This morning, Dhaka ranked as the fourth most polluted city globally in terms of air quality.


At 9:06 AM today, Dhaka was listed as the fourth most polluted city globally, recording an Air Quality Index (AQI) score of 181.


This statement indicates that Dhaka has been classified as the fourth most polluted city globally based on its Air Quality Index (AQI) score, which was recorded at 181 at 9:06 AM this morning. The AQI is a measure of air pollution levels, with higher scores indicating poorer air quality. Dhaka’s high AQI score suggests significant pollution levels in the city at that particular time.


Dhaka’s air quality was assessed as “unhealthy” by the air quality index.

Dhaka’s air quality fell into the category labeled “unhealthy” according to the Air Quality Index (AQI). The AQI is a numerical scale used to measure and communicate how polluted the air is, with different ranges corresponding to different health risks. In this case, Dhaka’s AQI score of 181 categorizes its air quality as “unhealthy,” indicating that prolonged exposure could have adverse effects on people’s health.

Senegal’s Dakar, Pakistan’s Lahore, and Nepal’s Kathmandu ranked first, second, and third on the list, respectively, with AQI scores of 196, 183, and 181.


When the AQI value falls within the range of 101 to 150 for particle pollution, air quality is categorized as “unhealthy for sensitive groups”; between 150 and 200, it is labeled “unhealthy”; from 201 to 300, it is described as “very unhealthy”; and a reading exceeding 301 is deemed “hazardous”, presenting significant health hazards to residents.


The AQI tells people how clean or dirty the air is in a city each day and what health problems it could cause.
The Air Quality Index (AQI) serves as a daily report card, informing individuals about the cleanliness or pollution levels in the air of a particular city and alerting them to potential health risks associated with the air quality.


In Bangladesh, the Air Quality Index (AQI) is calculated by considering levels of five pollutants: particulate matter (PM10 and PM2.5), NO2, CO, SO2, and ozone.


In Dhaka, the air often becomes dirty and harmful to breathe, especially in winter. But when the rainy season comes, the air usually gets cleaner and healthier.
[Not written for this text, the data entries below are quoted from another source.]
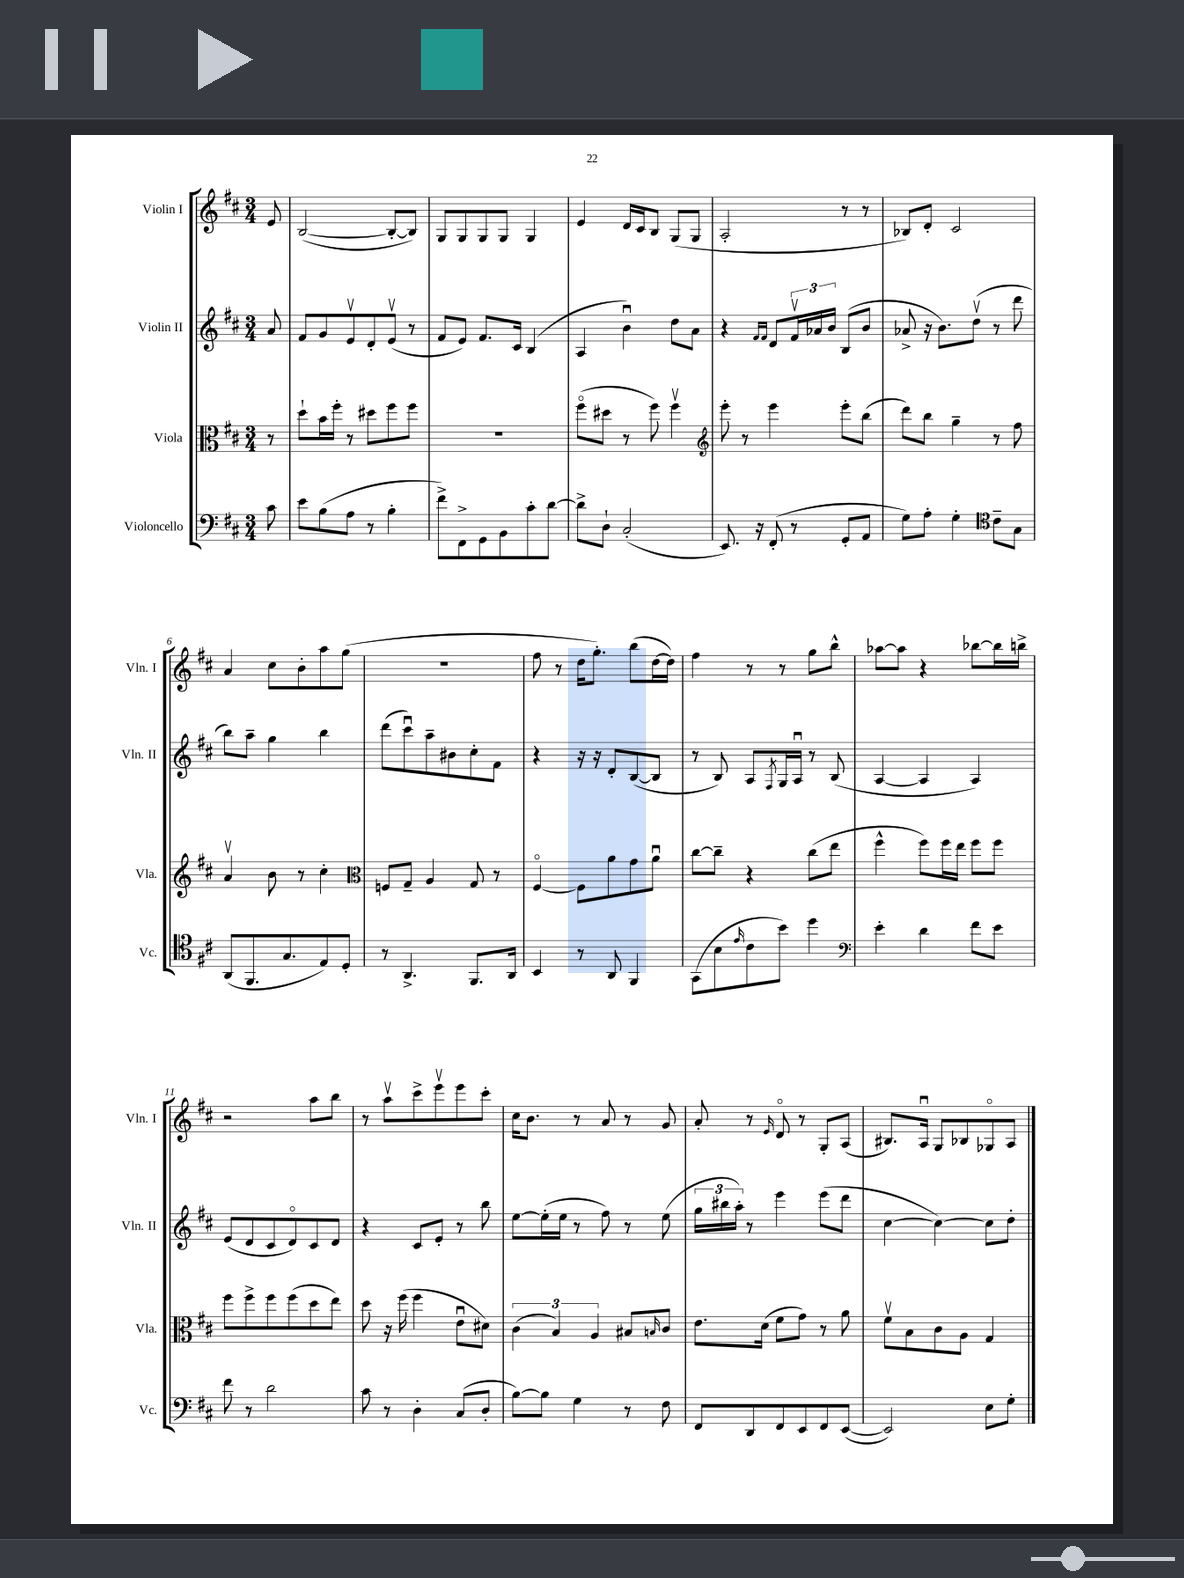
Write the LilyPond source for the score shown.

<<
\new StaffGroup <<
\new Staff = "s0" \with { instrumentName = "Violin I" shortInstrumentName = "Vln. I" } {
    \clef treble \key d \major \numericTimeSignature \time 3/4 \partial 8
    e'8 |
    b2~( b8~-. b8) |
    g8 g8 g8 g8 g4 |
    e'4 d'16 cis'16 b8 g8( g8 |
    a2-. r8 r8 |
    bes8) d'8-. cis'2 |
    a'4 cis''8 b'8-. a''8 g''8( |
    R2. |
    fis''8 r8 d''16 g''8.-.) b''8( d''16~ d''16) |
    fis''4 r8 r8 g''8 b''8-^ |
    aes''8~ aes''8 r4 bes''8~ bes''16 b''16-> |
    r2 a''8 b''8 |
    r8 a''8\upbow cis'''8-> e'''8\upbow e'''8 cis'''8-. |
    cis''16 b'8. r8 a'8 r8 g'8 |
    a'8-. r8 \grace { e'16 } d'8\flageolet r8 g8-. a8( |
    bis8.) a16\downbow g8 bes8 ges8\flageolet a8 \bar "|." |
}
\new Staff = "s1" \with { instrumentName = "Violin II" shortInstrumentName = "Vln. II" } {
    \clef treble \key d \major \numericTimeSignature \time 3/4 \partial 8
    a'8 |
    fis'8 g'8 e'8\upbow d'8-. e'8\upbow( r8 |
    fis'8 e'8) fis'8. cis'16 b4( |
    a4 b'4\downbow) d''8 a'8 |
    r4 \grace { fis'16 fis'16 } d'8 \tuplet 3/2 { fis'16\upbow aes'16 b'16 } b8( b'8 |
    aes'8-> r16 b'8.) d''8\upbow( r8 d'''8 |
    b''8) a''8-- g''4 b''4 |
    d'''8( cis'''8\downbow) a''8-- bis'8 cis''8-. fis'8 |
    r4 r16 r16 d'8-. b8~( b8 |
    r8 b8) a8 \acciaccatura { fis8 } g16 a16\downbow r8 b8( |
    a4~ a4 a4) |
    e'8( d'8 cis'8 d'8\flageolet) cis'8 d'8 |
    r4 cis'8 e'8-. r8 b''8 |
    e''8~ e''16-.( e''16 r8 fis''8) r8 e''8( |
    \tuplet 3/2 { g''16 bis''16 a''16-.) } r8 e'''4 e'''8( d'''8 |
    cis''4~ cis''4~) cis''8 d''8-. \bar "|." |
}
\new Staff = "s2" \with { instrumentName = "Viola" shortInstrumentName = "Vla." } {
    \clef alto \key d \major \numericTimeSignature \time 3/4 \partial 8
    r8 |
    d''8-! b'16 fis''16-. r8 dis''8 fis''8 fis''8 |
    R2. |
    fis''8\flageolet( dis''8 r8 fis''8) fis''4\upbow |
    \clef treble e'''8-. r8 e'''4 e'''8-. b''8( |
    d'''8) b''8 g''4-- r8 fis''8 |
    a'4\upbow b'8 r8 cis''4-. |
    \clef alto f8 g8-- a4 g8 r8 |
    fis4~\flageolet fis8 a'8 g'8 a'8\downbow |
    cis''8~ cis''8-- r4 cis''8( e''8 |
    fis''4-^ fis''8) fis''16 e''16 fis''8 fis''8 |
    fis''8 fis''8-> fis''8 fis''8( d''8 e''8) |
    d''8 r16 fis''16( fis''4 e'8\downbow dis'8) |
    \tuplet 3/2 { cis'4( b4) a4 } bis8 \grace { b16 } cis'8 |
    e'8. d'16( fis'8 g'8) r8 a'8 |
    fis'8\upbow b8 cis'8 a8 g4 \bar "|." |
}
\new Staff = "s3" \with { instrumentName = "Violoncello" shortInstrumentName = "Vc." } {
    \clef bass \key d \major \numericTimeSignature \time 3/4 \partial 8
    cis'8 |
    e'8 b8( a8 r8 b4-. |
    fis'8->) fis,8-> g,8 b,8 cis'8-. d'8~ |
    d'8-> d8-! cis2-.( |
    e,8.) r16 fis,8-.( r8 g,8-. a,8 |
    g8) a8-. g4-. \clef tenor cis'8-- g8 |
    a,8( fis,8. g8. e8) d8-. |
    r8 a,4.-> fis,8. a,16 |
    b,4 r8 a,8 fis,4 |
    g,8( b8 \grace { e'16 } cis'8 b'8) d''4 |
    \clef bass e'4-. d'4 fis'8 e'8 |
    fis'8 r8 d'2 |
    cis'8 r8 d4-. cis8( d8-. |
    b8~) b8 g4 r8 fis8 |
    fis,8 d,8 fis,8 e,8 fis,8 e,8~( |
    e,2) e8 g8-. \bar "|." |
}
>>
>>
Dhaka, the capital city of Bangladesh, has faced longstanding challenges regarding air pollution. These issues arise primarily from various sources such as vehicular emissions, industrial activities, construction dust, and biomass burning. During the winter months, typically from November to February, Dhaka experiences severe air pollution episodes. This period is characterized by stagnant weather conditions, low wind speeds, and temperature inversions, which trap pollutants close to the ground, leading to the accumulation of harmful substances in the air.
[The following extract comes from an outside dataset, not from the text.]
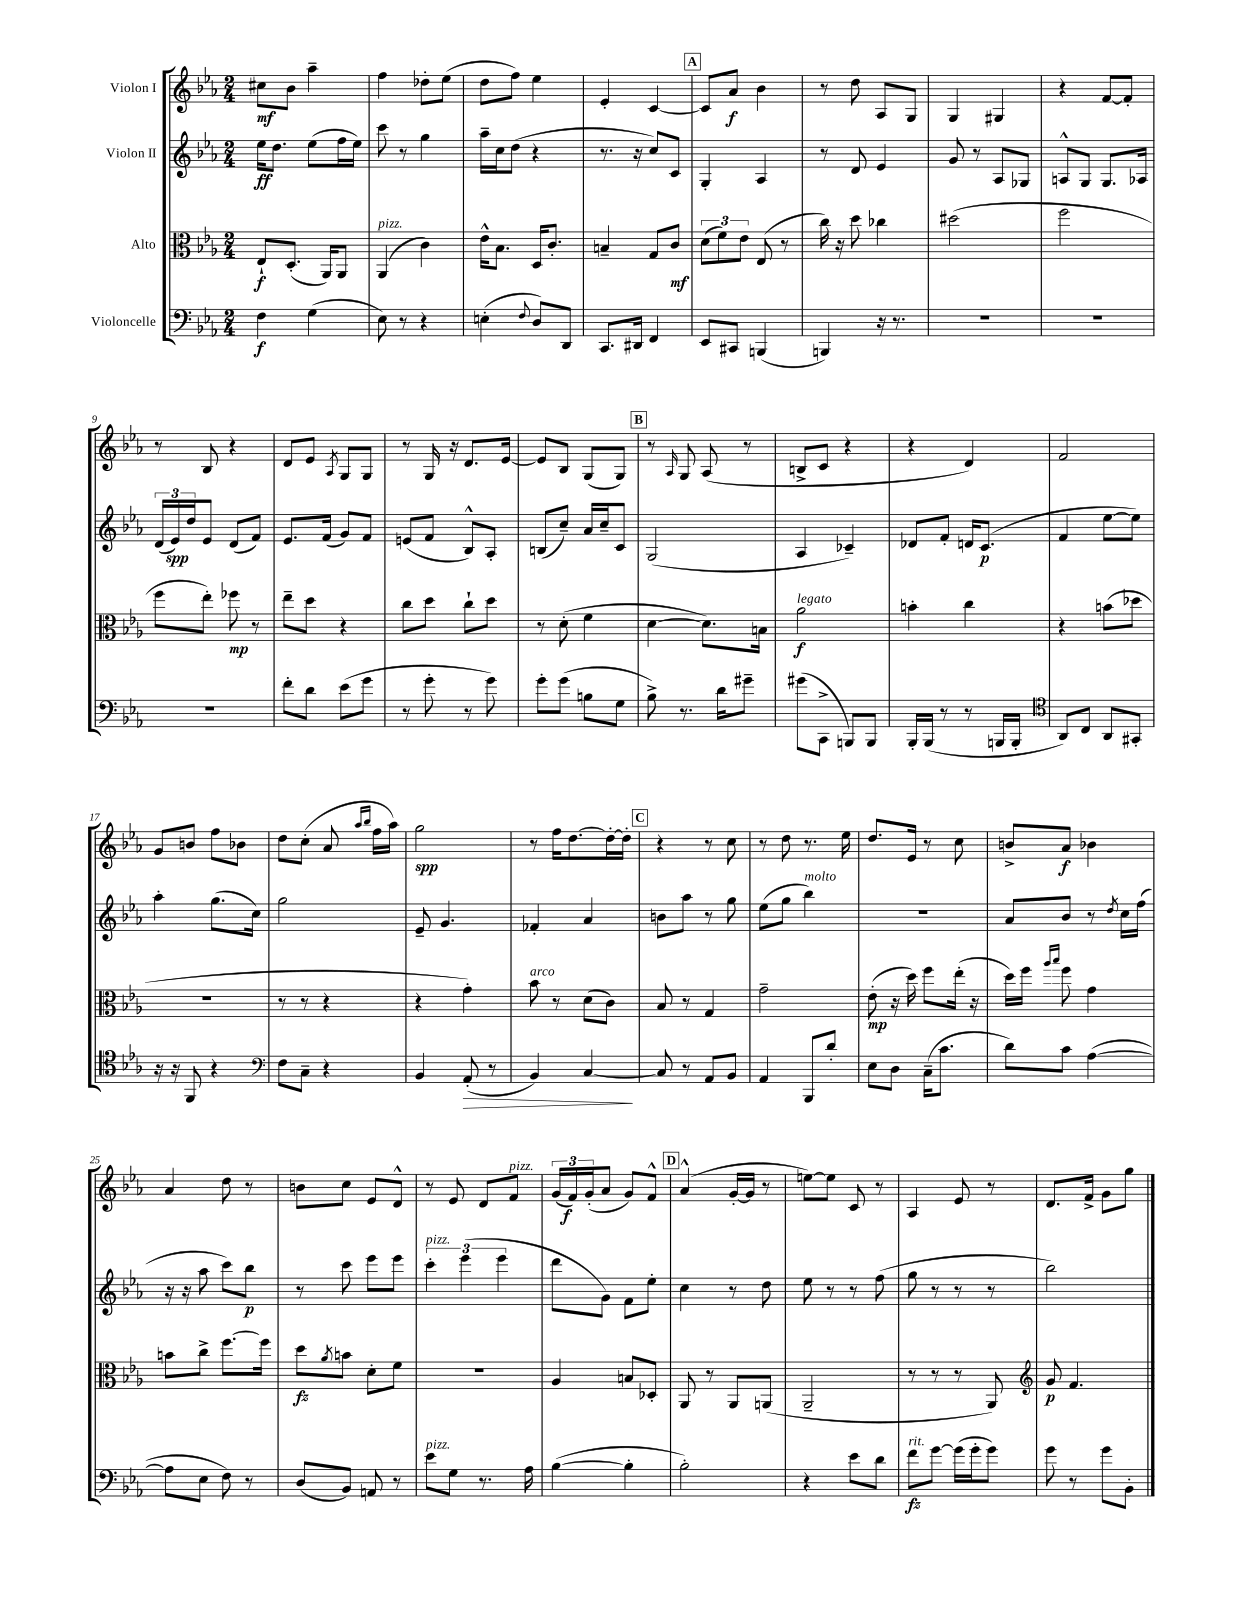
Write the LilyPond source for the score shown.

The pollutants, including particulate matter (PM10 and PM2.5), nitrogen dioxide (NO2), sulfur dioxide (SO2), carbon monoxide (CO), and ozone (O3), reach hazardous levels during this time, significantly impacting air quality. As a result, the air quality deteriorates, often reaching unhealthy or even hazardous levels, posing serious health risks to the residents of Dhaka.

Conversely, during the monsoon season, which typically occurs from June to September, Dhaka experiences a notable improvement in air quality. The monsoon brings heavy rainfall, which helps to cleanse the atmosphere by washing away pollutants and dust particles from the air. Additionally, increased wind speeds and improved dispersion of pollutants contribute to the overall enhancement of air quality during this period.
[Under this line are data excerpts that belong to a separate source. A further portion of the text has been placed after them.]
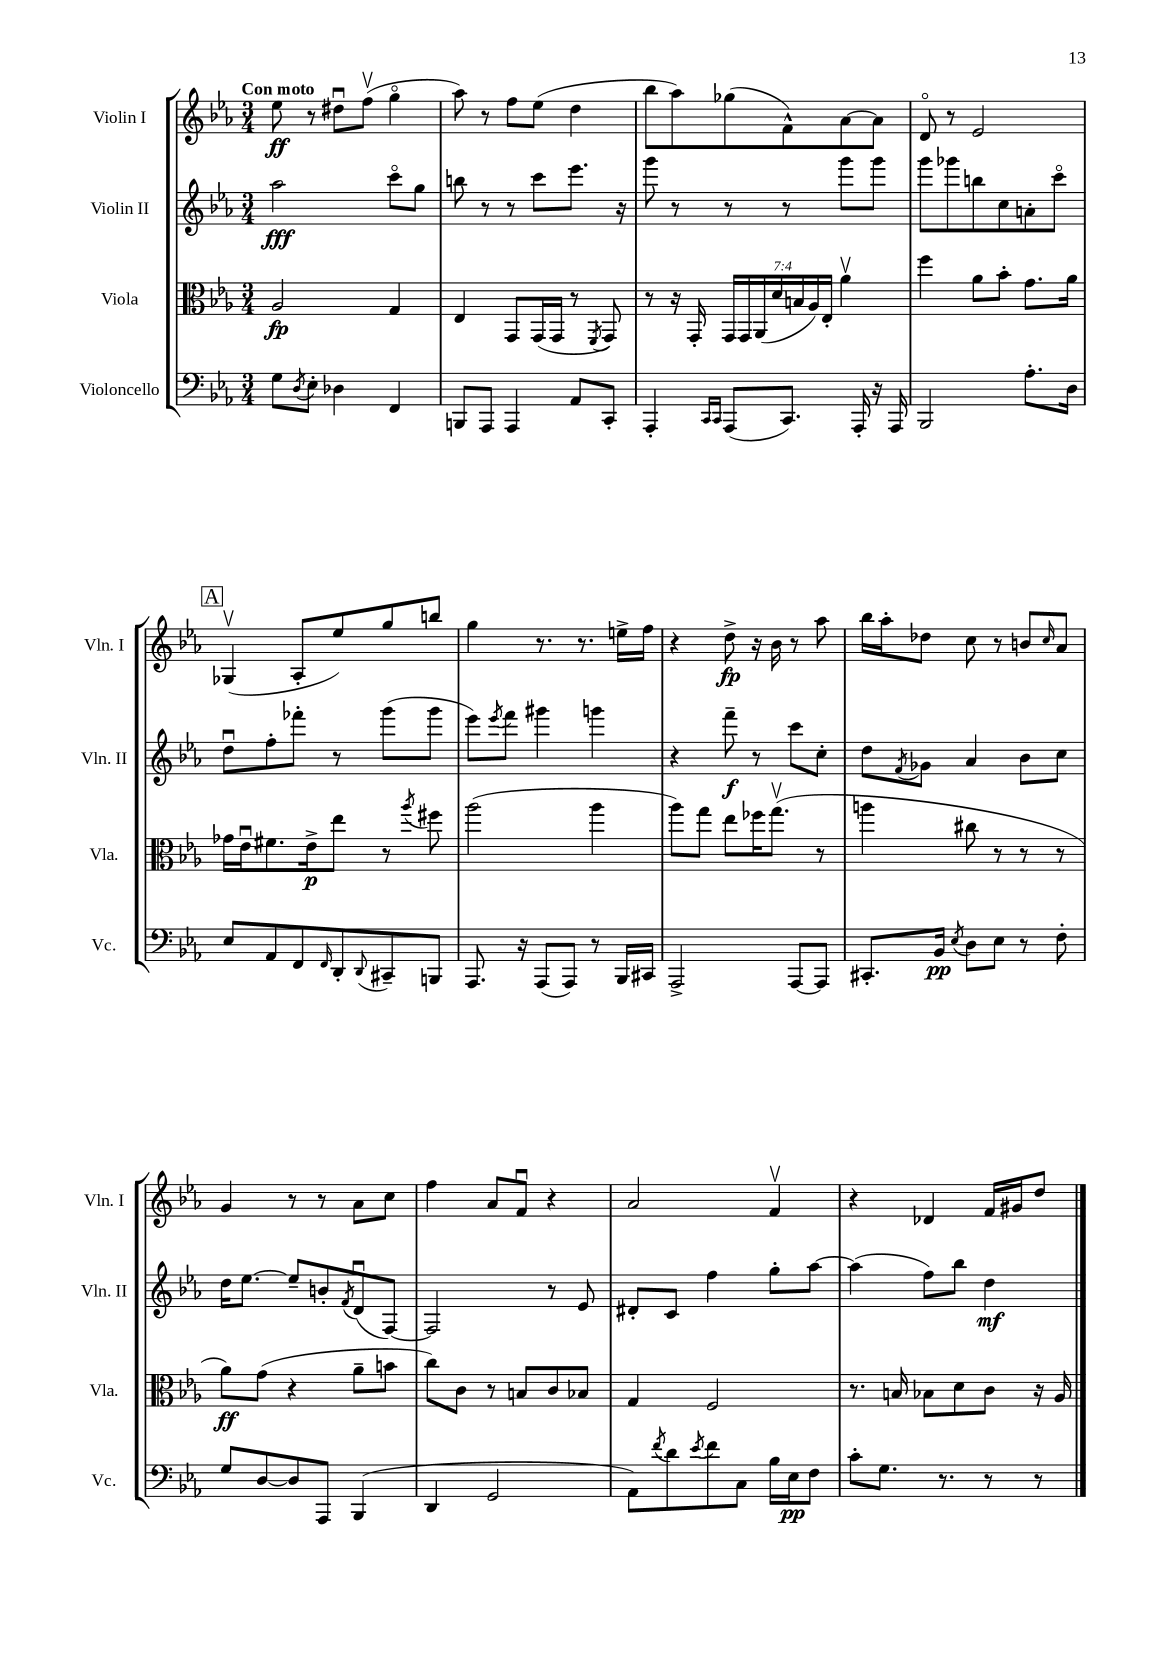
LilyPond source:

<<
\new StaffGroup <<
\new Staff = "s0" \with { instrumentName = "Violin I" shortInstrumentName = "Vln. I" } {
    \clef treble \key ees \major \numericTimeSignature \time 3/4 \tempo "Con moto"
    ees''8\ff r8 dis''8\downbow f''8\upbow( g''4\flageolet |
    aes''8) r8 f''8 ees''8( d''4 |
    bes''8 aes''8) ges''8( f'8-^) aes'8~ aes'8 |
    d'8\flageolet r8 ees'2 |
    \mark \markup { \box "A" } ges4\upbow( aes8-. ees''8) g''8 b''8 |
    g''4 r8. r8. e''16-> f''16 |
    r4 d''8->\fp r16 bes'16 r8 aes''8 |
    bes''16 aes''16-. des''8 c''8 r8 b'8 \grace { c''16 } aes'8 |
    g'4 r8 r8 aes'8 c''8 |
    f''4 aes'8 f'8\downbow r4 |
    aes'2 f'4\upbow |
    r4 des'4 f'16 gis'16 d''8 \bar "|." |
}
\new Staff = "s1" \with { instrumentName = "Violin II" shortInstrumentName = "Vln. II" } {
    \clef treble \key ees \major \numericTimeSignature \time 3/4
    aes''2\fff c'''8\flageolet g''8 |
    b''8 r8 r8 c'''8 ees'''8. r16 |
    g'''8 r8 r8 r8 g'''8 g'''8 |
    g'''8 ges'''8 b''8 c''8 a'8-. c'''8\flageolet |
    \mark \markup { \box "A" } d''8\downbow f''8-. fes'''8-. r8 g'''8( g'''8 |
    ees'''8) \acciaccatura { ees'''8 } f'''8 gis'''4 g'''4 |
    r4 f'''8--\f r8 c'''8 c''8-. |
    d''8 \acciaccatura { f'8 } ges'8 aes'4 bes'8 c''8 |
    d''16 ees''8.~ ees''8-- b'8-. \acciaccatura { f'8 } d'8\downbow( f8~) |
    f2 r8 ees'8 |
    dis'8-. c'8 f''4 g''8-. aes''8~ |
    aes''4( f''8) bes''8 d''4\mf \bar "|." |
}
\new Staff = "s2" \with { instrumentName = "Viola" shortInstrumentName = "Vla." } {
    \clef alto \key ees \major \numericTimeSignature \time 3/4 \override Staff.TupletNumber.text = #tuplet-number::calc-fraction-text
    aes2\fp g4 |
    ees4 g,8 g,16( g,16 r8 \acciaccatura { f,8 } g,8) |
    r8 r16 g,16-. \tuplet 7/4 { g,16 g,16 aes,16( d'16 b16 aes16) ees16-. } aes'4\upbow |
    f''4 aes'8 bes'8-. g'8. aes'16 |
    \mark \markup { \box "A" } ges'16 ees'16\downbow fis'8. ees'16->\p ees''8 r8 \acciaccatura { aes''8 } fis''8 |
    aes''2( aes''4 |
    aes''8) g''8 ees''8 fes''16 g''8.\upbow( r8 |
    a''4 cis''8 r8 r8 r8 |
    aes'8\ff) g'8( r4 aes'8-- b'8 |
    c''8) c'8 r8 b8 c'8 bes8 |
    g4 f2 |
    r8. b16 bes8 d'8 c'8 r16 aes16 \bar "|." |
}
\new Staff = "s3" \with { instrumentName = "Violoncello" shortInstrumentName = "Vc." } {
    \clef bass \key ees \major \numericTimeSignature \time 3/4
    g8 \acciaccatura { d8 } ees8-. des4 f,4 |
    b,,8 aes,,8 aes,,4 aes,8 c,8-. |
    aes,,4-. \grace { c,16 c,16 } aes,,8( c,8.) aes,,16-. r16 aes,,16 |
    bes,,2 aes8.-. d16 |
    \mark \markup { \box "A" } ees8 aes,8 f,8 \grace { f,16 } d,8-. \appoggiatura { d,8 } cis,8-- b,,8 |
    aes,,8. r16 aes,,8( aes,,8) r8 bes,,16 cis,16 |
    aes,,2-> aes,,8~ aes,,8 |
    cis,8.-. bes,16\pp \acciaccatura { ees8 } d8 ees8 r8 f8-. |
    g8 d8~ d8 aes,,8 bes,,4( |
    d,4 g,2 |
    aes,8) \acciaccatura { f'8 } d'8 \acciaccatura { ees'8 } f'8 c8 bes16 ees16\pp f8 |
    c'8-. g8. r8. r8 r8 \bar "|." |
}
>>
>>
\layout { \context { \Score \remove "Bar_number_engraver" } }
However, despite the temporary relief brought by the monsoon, Dhaka’s air pollution remains a persistent and pressing issue throughout the year. Addressing this challenge requires comprehensive measures, including stricter regulations on emissions, promotion of cleaner technologies, sustainable urban planning, and public awareness campaigns to mitigate the adverse impacts of air pollution and safeguard the health and well-being of Dhaka’s residents.


According to the World Health Organization (WHO), approximately seven million people across the globe lose their lives each year due to air pollution. This staggering number primarily stems from heightened mortality rates associated with various health conditions such as stroke, heart disease, chronic obstructive pulmonary disease (COPD), lung cancer, and acute respiratory infections.

These conditions are exacerbated by the inhalation of polluted air, which contains harmful substances like particulate matter, nitrogen dioxide, carbon monoxide, sulfur dioxide, and ozone. The detrimental impact of air pollution underscores the urgent need for concerted efforts to reduce emissions and improve air quality worldwide to safeguard public health.